Тень бесшумно поднялась на ноги и подошла к старику, вновь ушедшему в себя… Ее морда приблизилась к рукам и мягкий язык прошелся по пальцам, потом она взглянула в его усталые невидящие глаза, и что-то для себя поняв, покачала головой, тяжело вздохнув, и улеглась у ног…

- Да! – тихо воскликнула я, не сдержавшись, - Вы правы я в какой-то мере и фея… Хотите, я вам помогу? – я торопилась, не давая ему возможности опомниться, - Я могу прогнать печаль и боль… Я могу сделать горестные воспоминания ускользающими… Хотите?

Он нисколько не удивился, глядя на меня все также ласково. Он даже негромко рассмеялся.

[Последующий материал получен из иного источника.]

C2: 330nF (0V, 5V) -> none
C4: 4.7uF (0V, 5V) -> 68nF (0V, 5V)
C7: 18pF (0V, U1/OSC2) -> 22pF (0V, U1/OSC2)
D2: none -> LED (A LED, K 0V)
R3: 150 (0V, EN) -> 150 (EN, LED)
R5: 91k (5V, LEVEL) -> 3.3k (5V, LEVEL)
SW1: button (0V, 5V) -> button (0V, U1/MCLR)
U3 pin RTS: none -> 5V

- Нет… Да что ты такое говоришь, милая… Я по праву наслаждаюсь всеми этими чувствами… Как никак я испытываю то, что честно заслужил…- глаза зажглись с новой силой… Интересно, а он догадывается, что он – волшебник?

- Но как же я могу помочь вам?!

- Мне? Спасибо, но ты уже помогла… Давно я не встречал человека, способного выслушать… почувствовать… А я так в этом нуждался. Я хотел было писать, но… чувствовал, что грешу чем-то таким, что не поддается карандашу… Ничего не может измениться… И это прекрасно… - он затянулся последний раз, и рдеющий огонек, прочертив большую дугу, раскололся на мириады искорок, разбившись о землю.

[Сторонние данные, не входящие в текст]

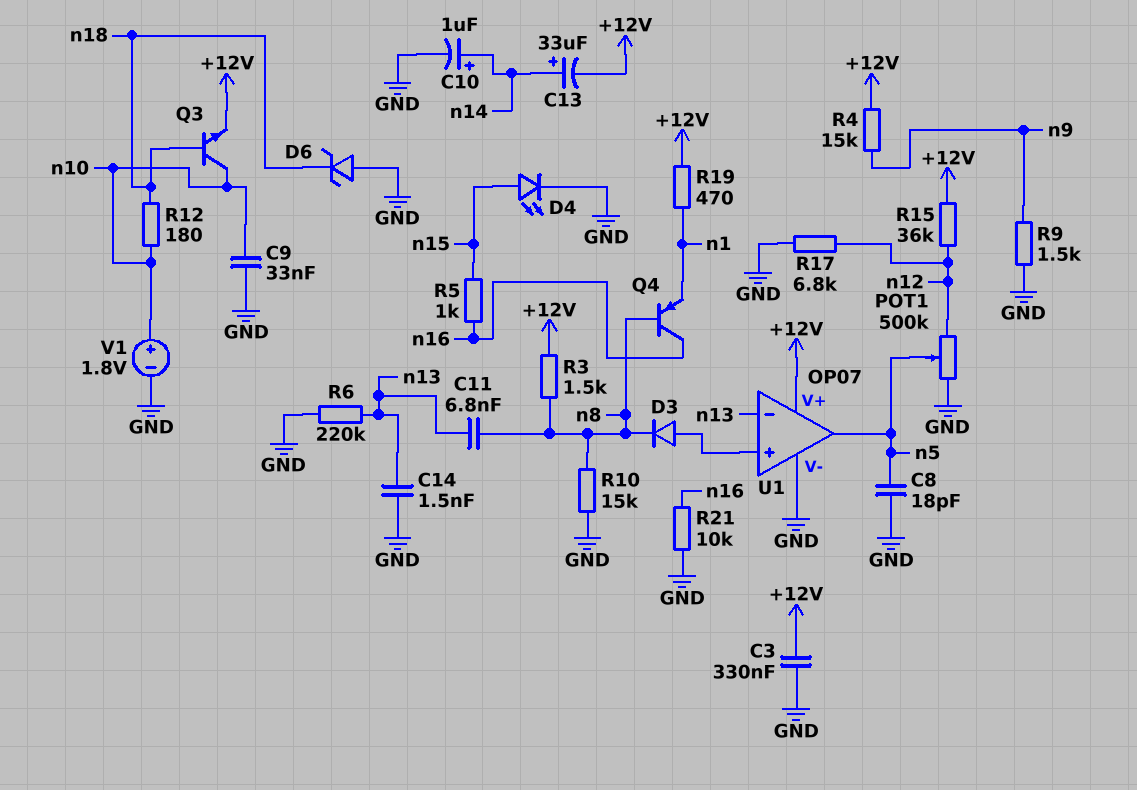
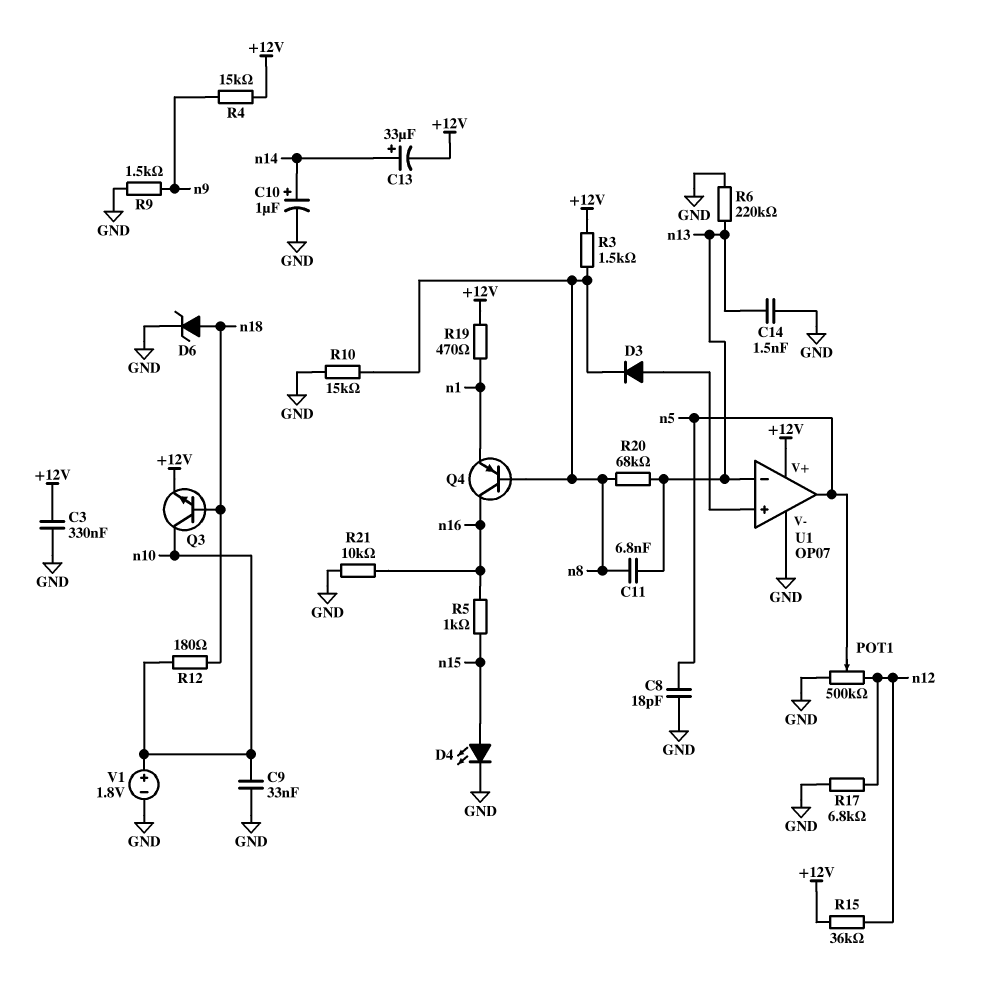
D6: zener (A GND, K n18) -> zener (A n18, K GND)
R20: none -> 68k (n8, n13)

Мы долго еще молча сидели на той покатой, старой крыше… Наконец трубочист задремал, и я не хотя поднялась… И все же перед уходом, я осторожно обняла его и поцеловала в губы, отдавая частицу себя и свою силу, потому что он заслужил это и гораздо больше… Но то уже брала на себя маленькая, но верная звездочка, чуть побледневшая в преддверие рассвета, но еще отчетливо видневшаяся на горизонте…

- Береги его, ведь он так отчаянно верит в тебя… - прошептала я, кидая последний взгляд на черную, словно кусок ночи, фигуру, облокотившуюся на дымоход, и спокойное, умиротворенное лицо, вымазанное сажей. Кого-то он мне напоминал… кого-то великого и бессмертного, всеми любимого… Нет, образ ускользал, прежде, чем я могла зацепиться за него… и я оставила эти бесполезные попытки…

Прежде, чем первый луч солнца пробился сквозь облачную реку на востоке, мы с Тенью шагнули с крыши и растворились в сумерках, навсегда покинув эту реальность… Но я никогда не забуду того необыкновенного философа, случайно встреченного на крыше старого дома и повлиявшего на всю мою дальнейшую жизнь…


P.S.: рассказ написан под впечатлением тысячи раз перечитанных, но не потерявших для меня своей силы, мудрости и волшебной красоты произведений Антуана де Сент-Экзюпери.